Emerging country government bonds in local currency also performed very well, losing 9.7 percent. Dollar-denominated bonds performed somewhat better, especially in oil-producing countries, but the JP Morgan emerging currency index, which excludes the Chinese yuan, lost nearly 10%.
“China has been the big story of the year,” said Jeff Grills, head of emerging market debt at Aegon Asset Management, adding that next year would likely be about the speed and scale of the rising interest rates and holding up growth.

Bitcoin at nearly $ 70,000; multi-billion dollar “memes”; a successful Wall Street listing and a broad Chinese crackdown: 2021 has been the craziest cryptocurrency yet, even by industry freewheeling standards.

Bitcoin’s nearly 60% jump may seem paltry compared to last year’s 300% surge, but it came despite a Chinese crackdown in May that saw its price almost in half.

Dogecoin, a digital token launched in 2013 as a bitcoin-derived joke, has climbed more than 12,000% year-to-date to an all-time high in May – before dropping around 80% in the middle.
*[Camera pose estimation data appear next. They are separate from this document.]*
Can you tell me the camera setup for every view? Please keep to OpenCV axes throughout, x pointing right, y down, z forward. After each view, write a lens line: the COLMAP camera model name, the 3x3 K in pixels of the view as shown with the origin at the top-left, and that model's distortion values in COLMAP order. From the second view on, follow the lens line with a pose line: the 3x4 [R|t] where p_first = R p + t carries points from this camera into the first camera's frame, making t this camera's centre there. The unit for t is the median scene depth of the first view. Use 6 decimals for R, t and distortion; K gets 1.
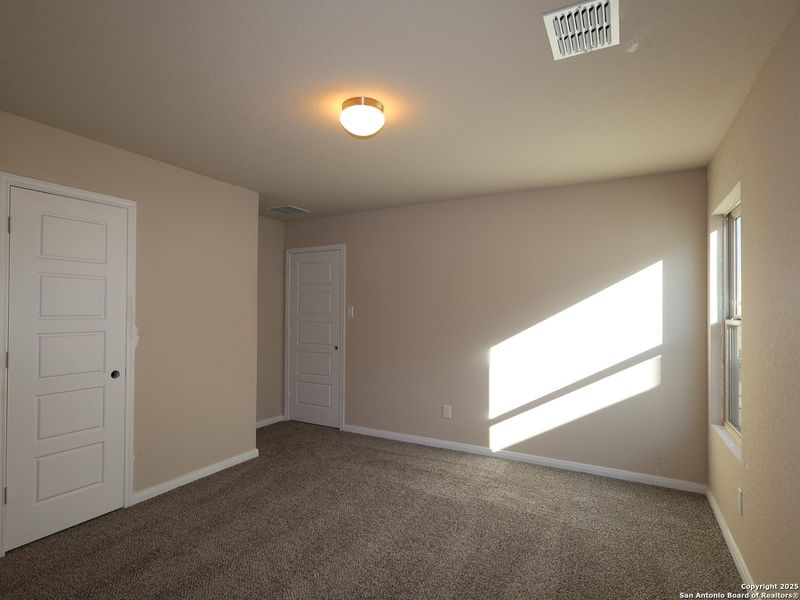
lens RADIAL K [[420.8, 0, 398.3], [0, 420.8, 303.1], [0, 0, 1]] dist [-0.000824, 0.001287]
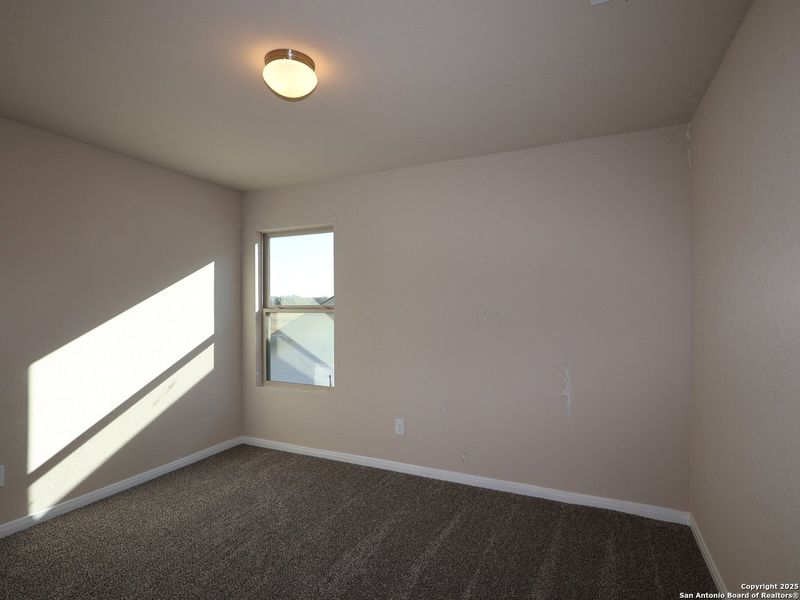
lens RADIAL K [[420.8, 0, 398.3], [0, 420.8, 303.1], [0, 0, 1]] dist [-0.000824, 0.001287]
pose [[0.000822, -0.016207, 0.999868, -0.535371], [0.011190, 0.999806, 0.016197, 0.002541], [-0.999937, 0.011175, 0.001003, 0.487213]]
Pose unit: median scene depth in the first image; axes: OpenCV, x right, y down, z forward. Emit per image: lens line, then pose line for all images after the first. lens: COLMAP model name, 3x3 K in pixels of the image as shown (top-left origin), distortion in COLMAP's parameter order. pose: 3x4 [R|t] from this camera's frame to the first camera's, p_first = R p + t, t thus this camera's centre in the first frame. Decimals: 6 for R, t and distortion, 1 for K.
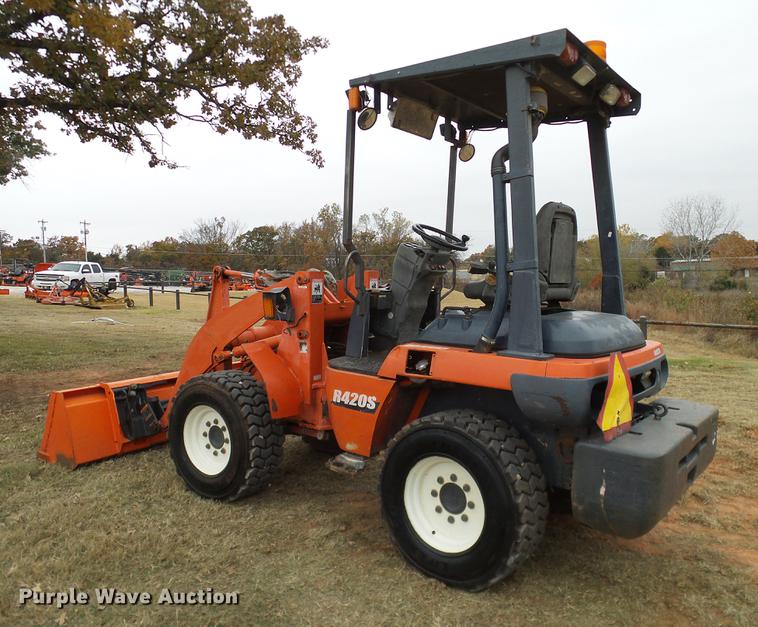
lens RADIAL K [[624.7, 0, 379.8], [0, 624.7, 322.8], [0, 0, 1]] dist [0.002529, 0.006201]
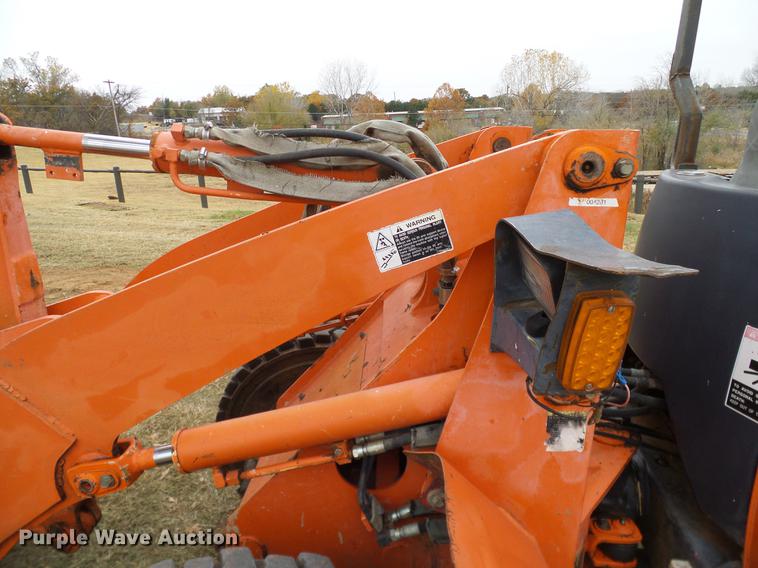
lens RADIAL K [[525.5, 0, 383.9], [0, 525.5, 288.7], [0, 0, 1]] dist [0.004122, -0.001142]
pose [[0.839464, -0.164047, 0.518063, -0.342041], [0.047453, 0.971833, 0.230842, -0.086200], [-0.541340, -0.169200, 0.823603, 1.028214]]
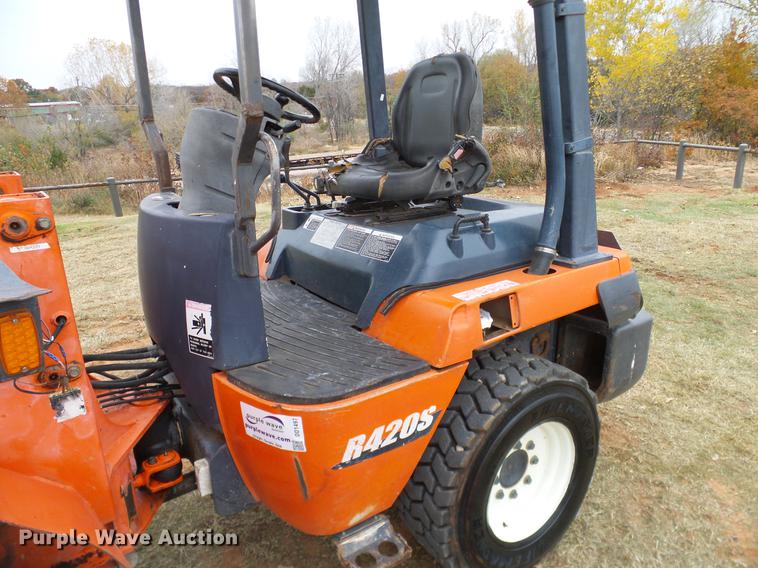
lens RADIAL K [[525.5, 0, 383.9], [0, 525.5, 288.7], [0, 0, 1]] dist [0.004122, -0.001142]
pose [[0.285380, -0.314955, 0.905186, -0.389105], [0.105393, 0.949047, 0.296988, -0.116624], [-0.952602, 0.010646, 0.304033, 0.857062]]
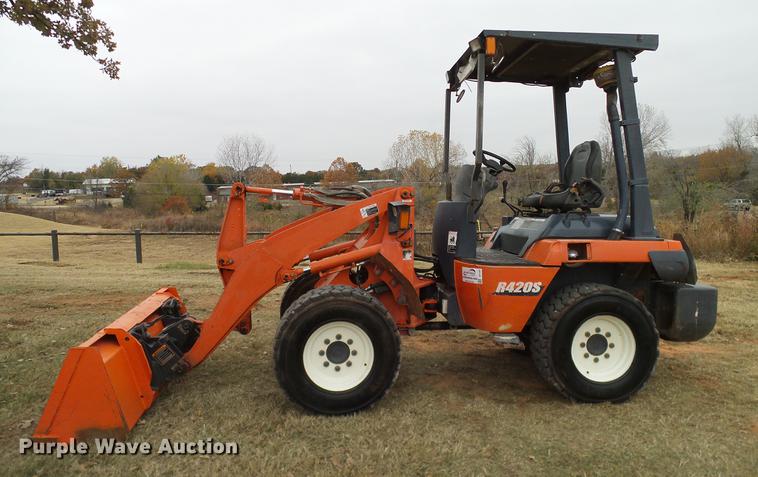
lens RADIAL K [[548.6, 0, 379.0], [0, 548.6, 238.5], [0, 0, 1]] dist [-0.004403, -0.001924]
pose [[0.726024, -0.057308, 0.685278, -0.975658], [0.060692, 0.997973, 0.019158, -0.013483], [-0.684986, 0.027681, 0.728030, 0.380484]]
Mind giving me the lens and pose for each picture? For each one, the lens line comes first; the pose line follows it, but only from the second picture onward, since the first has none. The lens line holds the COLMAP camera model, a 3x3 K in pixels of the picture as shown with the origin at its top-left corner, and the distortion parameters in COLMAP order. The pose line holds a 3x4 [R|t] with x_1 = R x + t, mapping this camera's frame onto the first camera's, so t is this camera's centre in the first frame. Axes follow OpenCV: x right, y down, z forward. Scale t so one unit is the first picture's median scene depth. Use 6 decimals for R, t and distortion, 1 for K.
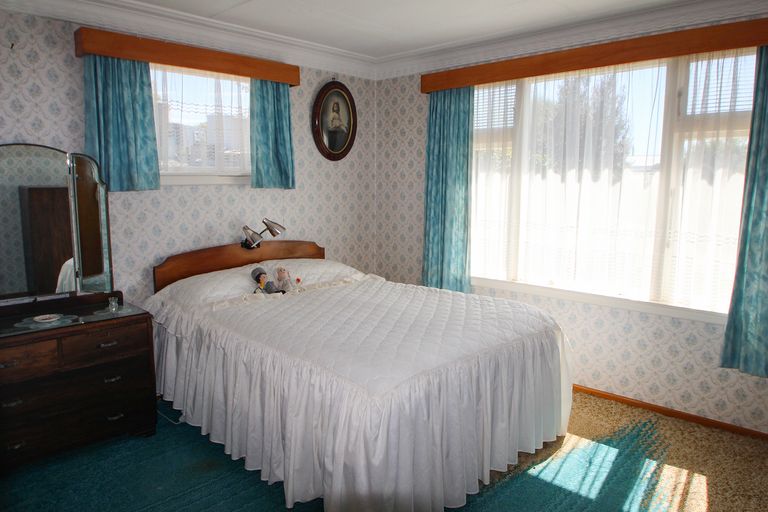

December.

Non-fungible tokens (NFTs) – strings of code stored on the blockchain that represent unique ownership of digital art, videos, or even tweets – have also exploded into the mainstream. A digital collage by the United States
Artist Beeple sold for nearly $ 70 million at Christie’s in May, making it one of the three most expensive pieces by a living artist to ever be auctioned.

The dream of going green has remained in the foreground this year. Green bond issuance is slated for another record year, at nearly half a trillion dollars. The “ESG” version of MSCI’s flagship global equity index is up more than 2 percentage points from the standard version, while China’s most environmentally friendly stock index has jumped more 45% even as other sectors collapsed.